Friday, 12 August 2016

Matuchek Escapes

Poul Anderson, Operation Chaos (New York, 1995), pp. 27-33.

The next thing that happens to Steve Matuchek, after he opens his eyes, is that he is interrogated by an enemy leader but then makes a break for it, fights his way out of a room full of armed guards, jumps through a window and escapes. That sort of thing happens quite frequently - implausibly frequently? - in Poul Anderson's fiction, action-adventure being one of his sub-genres. An Anderson hero, if held at gun point, has to be able to grab the gun, knock out the guard and run.

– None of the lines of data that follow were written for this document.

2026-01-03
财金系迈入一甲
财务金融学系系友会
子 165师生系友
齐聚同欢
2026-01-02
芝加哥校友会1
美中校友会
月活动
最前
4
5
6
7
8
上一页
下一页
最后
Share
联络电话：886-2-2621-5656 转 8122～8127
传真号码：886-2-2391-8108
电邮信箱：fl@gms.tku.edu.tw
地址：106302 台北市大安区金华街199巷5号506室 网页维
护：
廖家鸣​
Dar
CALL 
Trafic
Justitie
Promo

Action-adventure fiction can have almost any setting - sf, fantasy, historical, Western etc. Some of Anderson's sf was written for magazines that specialized in "blood and thunder." Thus, we inherit his excellent "The Star Plunderer" about the escaped slave who founded the Terran Empire.

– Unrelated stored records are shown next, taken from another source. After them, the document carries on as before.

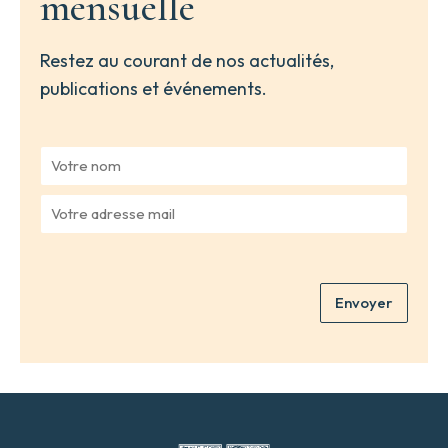
mensuelle
Restez au courant de nos actualités,
publications et événements.
V
o
t
V
r
o
e
t
n
r
o
e
m
Envoyer
a
*
d
r
e
s
s
e
m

The Dominic Flandry series began as action-adventure, even rationalizing sword fights in a future age, but became an analysis of imperial decline. The Time Patrol presents living history and when, in less than half the stories, the Patrolmen must fight against time criminals with either swords or blasters, they do it very well.

1 comment:

  1. Kaor, Paul!

    When sternly examined, I can see why some might regard Steven Matuchek's escape as implausible. But Poul Anderson manages to make it seemed convincing to me. Perhaps it depends on the skill of a writer to make them work.

    I don't understand why you seem to find sword fighting a thousand years from now so unconvincing. After all, as Dominic Flandry said in "Tiger By The Tail": "My friend, you didn't study our decadence as thoroughly as you should have. Archaism accompanies it. SCIENTIFIC fencing is quite popular among us." And I'm sure Lancaster also has fencing enthusiasts!